■ TEXT SHOWN
★ ★ ★ ★ ★

Profile
Graciela Bertancud is the founder of the School 113-PS Tomás Alva Edison that provides Initial, Primary and Secondary Level, enrolling 862 students. She is also the President of the Tomás Alva Edison Foundation.
In 2005, Graciela reached the 1st place in the Educational Quality Award, granted by the Ministry of Education of the Argentine Nation and Intel and in 2008, she reached 1st place in the category Between Peers at the I Latin American Forum for Innovative Teachers organized by Microsoft.
Today it is unavoidable how technology revolutionized the different dimensions of our life, including education. When did you realize that the integration of technology in education is as effective as urgent?
Was around 2004 following a UNESCO document about the digital literacy. This document observed that the technological penetration we had at that time did not allow us to reach the proposed standards for 2010, so we decided to implement, almost in conjunction with the Negroponte proposal, the one-to-one model (a computer for each student). This model began to be implemented in 2005 and we are one of the first most innovative schools in the region.
We started with a course in 2005 with 20 computers. Today we have 400 notebooks connected on a daily basis to the Internet, plus 30 teachers’ computers that are running almost all day in cross- curricular activities.
For us we realized that our students were ready to program when they started to develop games with PowerPoint, then we realized that they were already needing other tools to be able to develop values and competences. It was then that we introduced Scratch and the robot part with the students.
How did the collaboration with Microsoft started and what are its most relevant contributions for the development of education and academic performance and preparation for the future of students?
Well, from the beginning, Microsoft has been interested in the proposal. Microsoft Argentina visited us once a month or once every two months to help us in the implementation of the one-to-one model and at that time, it facilitated everything that was licenses and everything that required work with the devices.
Mariana Maggio, one of the people who coordinates Microsoft Education area in Argentina, contribute and guide us towards to what we wanted to carry out. This allowed us to realize how to transform traditional education into a digital education. In addition, by the work done by teachers and convocations made by Microsoft in relation to this and the innovative teachers generating spaces for meeting and collaboration, we grew in such a way that we got recognition and spaces where we met with others who think the same and who are making their attempt and how we could make
a positive synergy to carry out all the digital literacy. Therefore, Microsoft has a lot to do with the development of the whole process of digital literacy, training and the transformation of education. Today we are also a Flagship School, which is a symbol of change – a new generation of schools.

★ ★ ★ ★ ★

■ DATA PROVIDED
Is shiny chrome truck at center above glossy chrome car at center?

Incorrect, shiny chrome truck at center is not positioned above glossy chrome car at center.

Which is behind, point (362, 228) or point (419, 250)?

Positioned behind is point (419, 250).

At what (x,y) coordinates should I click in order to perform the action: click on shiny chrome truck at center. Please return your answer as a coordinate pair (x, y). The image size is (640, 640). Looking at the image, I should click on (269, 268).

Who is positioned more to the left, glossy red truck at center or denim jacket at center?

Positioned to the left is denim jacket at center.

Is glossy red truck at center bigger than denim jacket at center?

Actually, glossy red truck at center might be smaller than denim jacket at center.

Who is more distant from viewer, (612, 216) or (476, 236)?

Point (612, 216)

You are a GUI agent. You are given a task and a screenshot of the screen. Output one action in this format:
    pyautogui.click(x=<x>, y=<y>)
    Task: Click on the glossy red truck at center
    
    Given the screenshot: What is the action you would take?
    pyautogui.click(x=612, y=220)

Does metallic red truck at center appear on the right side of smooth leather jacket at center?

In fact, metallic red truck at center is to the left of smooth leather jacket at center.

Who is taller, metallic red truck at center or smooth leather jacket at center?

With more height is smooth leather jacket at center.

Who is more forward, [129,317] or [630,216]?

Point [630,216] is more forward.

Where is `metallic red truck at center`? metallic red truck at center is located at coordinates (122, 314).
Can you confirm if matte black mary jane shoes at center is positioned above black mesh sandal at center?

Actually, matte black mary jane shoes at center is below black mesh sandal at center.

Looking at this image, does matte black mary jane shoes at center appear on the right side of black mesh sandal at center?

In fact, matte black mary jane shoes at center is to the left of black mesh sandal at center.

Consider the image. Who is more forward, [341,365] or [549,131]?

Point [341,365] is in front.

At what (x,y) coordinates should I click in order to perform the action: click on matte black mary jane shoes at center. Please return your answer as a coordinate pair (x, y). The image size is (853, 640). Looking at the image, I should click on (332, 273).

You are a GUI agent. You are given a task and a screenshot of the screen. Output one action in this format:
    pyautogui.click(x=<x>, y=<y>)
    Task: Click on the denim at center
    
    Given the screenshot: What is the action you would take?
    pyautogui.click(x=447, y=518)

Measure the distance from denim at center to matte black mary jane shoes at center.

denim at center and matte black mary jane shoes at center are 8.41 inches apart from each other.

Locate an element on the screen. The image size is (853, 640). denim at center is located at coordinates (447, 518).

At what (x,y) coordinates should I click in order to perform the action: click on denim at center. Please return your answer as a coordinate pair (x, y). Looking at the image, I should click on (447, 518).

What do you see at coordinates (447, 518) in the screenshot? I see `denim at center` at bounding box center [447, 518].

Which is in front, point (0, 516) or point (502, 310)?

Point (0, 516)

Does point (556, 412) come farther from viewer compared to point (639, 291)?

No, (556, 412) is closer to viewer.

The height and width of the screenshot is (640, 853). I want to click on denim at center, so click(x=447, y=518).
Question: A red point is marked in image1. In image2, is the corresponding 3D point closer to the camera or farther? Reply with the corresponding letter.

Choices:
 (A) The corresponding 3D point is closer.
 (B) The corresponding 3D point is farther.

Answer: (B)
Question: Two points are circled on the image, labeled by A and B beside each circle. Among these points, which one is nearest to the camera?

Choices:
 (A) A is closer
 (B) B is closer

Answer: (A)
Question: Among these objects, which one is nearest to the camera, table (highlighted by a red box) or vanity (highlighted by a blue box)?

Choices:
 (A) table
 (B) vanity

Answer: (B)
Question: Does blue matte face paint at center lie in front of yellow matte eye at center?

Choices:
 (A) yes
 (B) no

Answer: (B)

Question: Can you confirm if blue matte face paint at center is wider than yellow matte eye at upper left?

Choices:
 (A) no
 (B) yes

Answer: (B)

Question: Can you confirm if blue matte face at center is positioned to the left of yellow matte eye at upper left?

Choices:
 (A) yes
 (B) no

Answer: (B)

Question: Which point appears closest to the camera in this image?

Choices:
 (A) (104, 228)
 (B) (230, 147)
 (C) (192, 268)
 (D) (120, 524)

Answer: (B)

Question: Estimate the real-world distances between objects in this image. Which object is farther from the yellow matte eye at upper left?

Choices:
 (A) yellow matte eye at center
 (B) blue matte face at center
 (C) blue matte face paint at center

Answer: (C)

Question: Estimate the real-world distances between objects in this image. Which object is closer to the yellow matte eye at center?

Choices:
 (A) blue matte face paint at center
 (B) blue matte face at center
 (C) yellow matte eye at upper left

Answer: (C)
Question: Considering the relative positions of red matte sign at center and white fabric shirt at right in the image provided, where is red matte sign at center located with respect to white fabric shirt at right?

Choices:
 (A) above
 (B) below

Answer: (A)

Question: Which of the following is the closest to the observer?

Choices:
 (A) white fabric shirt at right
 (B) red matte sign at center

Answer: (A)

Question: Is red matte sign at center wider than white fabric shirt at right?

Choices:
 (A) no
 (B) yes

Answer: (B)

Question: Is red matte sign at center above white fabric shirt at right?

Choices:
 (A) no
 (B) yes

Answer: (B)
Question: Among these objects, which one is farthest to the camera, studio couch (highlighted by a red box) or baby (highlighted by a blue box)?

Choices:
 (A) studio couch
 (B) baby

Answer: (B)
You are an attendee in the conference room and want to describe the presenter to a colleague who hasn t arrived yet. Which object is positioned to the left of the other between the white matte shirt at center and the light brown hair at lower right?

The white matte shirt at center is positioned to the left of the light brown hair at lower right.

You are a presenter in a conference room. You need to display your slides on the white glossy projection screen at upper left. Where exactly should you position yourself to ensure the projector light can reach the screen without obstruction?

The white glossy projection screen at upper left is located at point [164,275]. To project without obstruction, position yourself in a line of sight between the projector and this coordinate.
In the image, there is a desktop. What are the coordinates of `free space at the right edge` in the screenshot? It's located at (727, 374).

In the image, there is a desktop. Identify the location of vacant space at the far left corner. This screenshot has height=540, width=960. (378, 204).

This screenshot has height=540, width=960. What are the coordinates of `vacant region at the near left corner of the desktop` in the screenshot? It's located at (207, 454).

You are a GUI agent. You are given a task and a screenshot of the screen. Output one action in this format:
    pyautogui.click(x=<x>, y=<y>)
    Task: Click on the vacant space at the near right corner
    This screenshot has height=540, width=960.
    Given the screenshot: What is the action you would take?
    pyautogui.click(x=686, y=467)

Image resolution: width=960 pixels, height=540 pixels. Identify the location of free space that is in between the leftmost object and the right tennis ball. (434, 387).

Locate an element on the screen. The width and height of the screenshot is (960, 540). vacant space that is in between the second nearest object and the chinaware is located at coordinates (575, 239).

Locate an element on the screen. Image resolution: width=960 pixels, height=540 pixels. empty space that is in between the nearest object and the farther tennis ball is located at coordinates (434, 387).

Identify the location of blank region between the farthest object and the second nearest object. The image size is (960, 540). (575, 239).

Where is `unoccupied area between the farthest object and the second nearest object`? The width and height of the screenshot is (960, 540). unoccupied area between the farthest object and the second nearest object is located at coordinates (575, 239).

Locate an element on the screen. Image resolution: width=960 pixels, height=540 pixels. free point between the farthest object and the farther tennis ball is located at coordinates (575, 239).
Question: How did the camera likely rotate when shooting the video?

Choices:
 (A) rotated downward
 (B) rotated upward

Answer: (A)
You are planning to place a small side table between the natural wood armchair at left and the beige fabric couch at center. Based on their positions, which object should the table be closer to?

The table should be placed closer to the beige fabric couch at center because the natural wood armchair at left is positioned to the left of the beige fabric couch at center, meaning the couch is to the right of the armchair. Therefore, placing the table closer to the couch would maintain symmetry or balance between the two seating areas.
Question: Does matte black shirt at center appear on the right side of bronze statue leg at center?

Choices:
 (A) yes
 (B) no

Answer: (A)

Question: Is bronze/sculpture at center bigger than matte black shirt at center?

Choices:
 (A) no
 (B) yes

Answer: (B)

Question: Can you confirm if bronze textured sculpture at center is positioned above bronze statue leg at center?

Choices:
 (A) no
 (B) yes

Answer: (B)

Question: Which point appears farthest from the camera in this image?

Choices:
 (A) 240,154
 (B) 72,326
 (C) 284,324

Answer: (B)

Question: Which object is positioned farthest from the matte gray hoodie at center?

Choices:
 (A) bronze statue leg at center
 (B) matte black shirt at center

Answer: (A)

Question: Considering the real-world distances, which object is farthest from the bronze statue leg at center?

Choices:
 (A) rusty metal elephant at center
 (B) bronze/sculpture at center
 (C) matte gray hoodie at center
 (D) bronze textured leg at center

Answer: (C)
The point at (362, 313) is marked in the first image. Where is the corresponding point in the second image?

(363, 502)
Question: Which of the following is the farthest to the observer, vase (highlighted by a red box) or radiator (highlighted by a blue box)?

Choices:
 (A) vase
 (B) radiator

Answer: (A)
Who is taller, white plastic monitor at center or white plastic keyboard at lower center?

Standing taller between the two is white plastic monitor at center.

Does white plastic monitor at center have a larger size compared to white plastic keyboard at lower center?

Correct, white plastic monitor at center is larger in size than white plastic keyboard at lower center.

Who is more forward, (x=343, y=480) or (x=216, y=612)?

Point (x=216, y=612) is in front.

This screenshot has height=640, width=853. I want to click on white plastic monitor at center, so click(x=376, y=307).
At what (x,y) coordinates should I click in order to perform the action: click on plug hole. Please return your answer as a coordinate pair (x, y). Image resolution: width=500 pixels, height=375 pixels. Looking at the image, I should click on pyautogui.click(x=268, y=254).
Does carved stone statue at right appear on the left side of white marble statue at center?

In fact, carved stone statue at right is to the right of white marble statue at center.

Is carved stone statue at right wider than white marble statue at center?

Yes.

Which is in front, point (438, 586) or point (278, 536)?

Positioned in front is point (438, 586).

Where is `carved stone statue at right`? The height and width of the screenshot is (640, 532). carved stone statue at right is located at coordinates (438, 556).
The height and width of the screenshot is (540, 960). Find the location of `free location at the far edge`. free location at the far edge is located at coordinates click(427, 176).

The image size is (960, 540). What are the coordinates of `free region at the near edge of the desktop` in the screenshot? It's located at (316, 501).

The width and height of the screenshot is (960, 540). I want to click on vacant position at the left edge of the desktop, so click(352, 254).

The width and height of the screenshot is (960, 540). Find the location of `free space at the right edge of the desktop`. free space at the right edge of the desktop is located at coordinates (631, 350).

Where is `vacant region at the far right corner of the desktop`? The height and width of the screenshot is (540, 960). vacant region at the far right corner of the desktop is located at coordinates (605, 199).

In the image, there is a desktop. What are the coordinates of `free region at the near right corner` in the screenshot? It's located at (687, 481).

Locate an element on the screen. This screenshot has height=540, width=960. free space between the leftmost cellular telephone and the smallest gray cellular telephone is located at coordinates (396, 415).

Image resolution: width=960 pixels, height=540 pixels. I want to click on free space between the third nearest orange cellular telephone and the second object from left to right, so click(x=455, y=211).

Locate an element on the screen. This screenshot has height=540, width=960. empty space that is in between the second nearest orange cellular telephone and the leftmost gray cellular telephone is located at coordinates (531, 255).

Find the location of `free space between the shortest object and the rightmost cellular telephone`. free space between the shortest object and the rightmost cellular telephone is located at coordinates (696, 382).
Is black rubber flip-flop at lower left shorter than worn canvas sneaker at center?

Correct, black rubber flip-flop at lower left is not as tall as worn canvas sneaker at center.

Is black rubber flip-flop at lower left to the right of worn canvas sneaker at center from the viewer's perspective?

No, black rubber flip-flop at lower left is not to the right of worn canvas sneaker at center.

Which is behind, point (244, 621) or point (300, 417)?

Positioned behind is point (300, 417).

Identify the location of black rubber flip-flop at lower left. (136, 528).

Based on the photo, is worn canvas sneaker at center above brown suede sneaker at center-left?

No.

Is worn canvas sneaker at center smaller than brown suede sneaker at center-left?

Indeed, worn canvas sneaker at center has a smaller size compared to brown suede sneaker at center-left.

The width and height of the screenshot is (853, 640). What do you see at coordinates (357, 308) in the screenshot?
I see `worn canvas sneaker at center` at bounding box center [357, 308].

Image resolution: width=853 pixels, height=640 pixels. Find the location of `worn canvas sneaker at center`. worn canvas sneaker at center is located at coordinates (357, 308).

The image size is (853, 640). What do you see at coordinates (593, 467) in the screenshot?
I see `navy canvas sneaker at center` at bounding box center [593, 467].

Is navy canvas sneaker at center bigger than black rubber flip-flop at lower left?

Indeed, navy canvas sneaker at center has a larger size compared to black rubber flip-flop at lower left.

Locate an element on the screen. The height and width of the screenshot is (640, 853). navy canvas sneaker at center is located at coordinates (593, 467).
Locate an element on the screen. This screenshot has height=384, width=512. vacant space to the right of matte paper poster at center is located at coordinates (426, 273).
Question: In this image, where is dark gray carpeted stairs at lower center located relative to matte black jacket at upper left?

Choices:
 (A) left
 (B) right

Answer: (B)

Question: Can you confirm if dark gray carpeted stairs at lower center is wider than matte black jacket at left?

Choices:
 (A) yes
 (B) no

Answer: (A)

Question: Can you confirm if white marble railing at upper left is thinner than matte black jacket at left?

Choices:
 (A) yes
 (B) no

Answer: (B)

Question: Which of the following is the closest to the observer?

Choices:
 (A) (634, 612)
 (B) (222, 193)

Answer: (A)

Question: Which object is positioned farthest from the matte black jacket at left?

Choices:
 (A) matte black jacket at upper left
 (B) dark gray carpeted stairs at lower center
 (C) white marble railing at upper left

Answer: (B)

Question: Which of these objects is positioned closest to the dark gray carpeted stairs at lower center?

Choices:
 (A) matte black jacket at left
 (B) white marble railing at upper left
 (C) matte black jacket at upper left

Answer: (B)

★ ★ ★ ★ ★

■ LIST OF TASKS
**a)** In the interview with Graciela Bertancud, how many notebooks does her school now connect to the Internet each day?
**b)** Extend the interview with Graciela Bertancud on technology in schools, picking up right after its last sentence.

■ RESULTS OF THE EXERCISE
**a)** 400 notebooks.

**b)**
We are building an infrastructure that aims responding to the needs in the educational scenary with workshops, modular classrooms to generate in the children a teaching and learning process more in accordance with what they are going to play in the world of work, such as collaborative work, empathy, but also science, art, technology, engineering, mathematics. In this context, Microsoft has always provided us with this possibility to work with others and learn from others.
Regarding what is being done in education towards the achievement the of Sustainable Development Goal number 4 – Quality Education – and based on your experience and knowledge, what should be the next steps to achieve effectively a quality by 2030?
This is a very broad and complex matter. The truth is that, in principle, we always propose to listen to the students regarding their needs. This seems to me to be essential when it comes to offer an educational transformation. We have been working with our students – the improvement of educational quality is that they feel committed to what they are doing.
The curricular program has to transcend the classroom and the school. When the student feels that is part of a community, the student will feel committed to learning and that become a prepared, critical, willing to participate and with the intention of improving the quality of life of the human being.
In this sense, it seems to me that the school has to start articulating with other organisms within society – hospitals, universities, retirement centres – and has to start to see what the needs of its context are in order to improve.
In fact, we have totally eco-friendly buildings. Our students are the ones who administer the solar energy from which we supply 70% of the building; they are also the ones who control the recovery of water for the irrigation of the gardens and, at some point, they are also controlling the temperature and the conditions of the building in relation to energy care.
I believe the student must be part of the entire ecosystem and must be part of it from minute zero – from the administration of the building to the proposals and solutions that we need to give to the school environment – this will vary depending on the country and the region in which it is located.
It seems to me that a quality education implies that the student has to do and participate in that; has to share and socialize.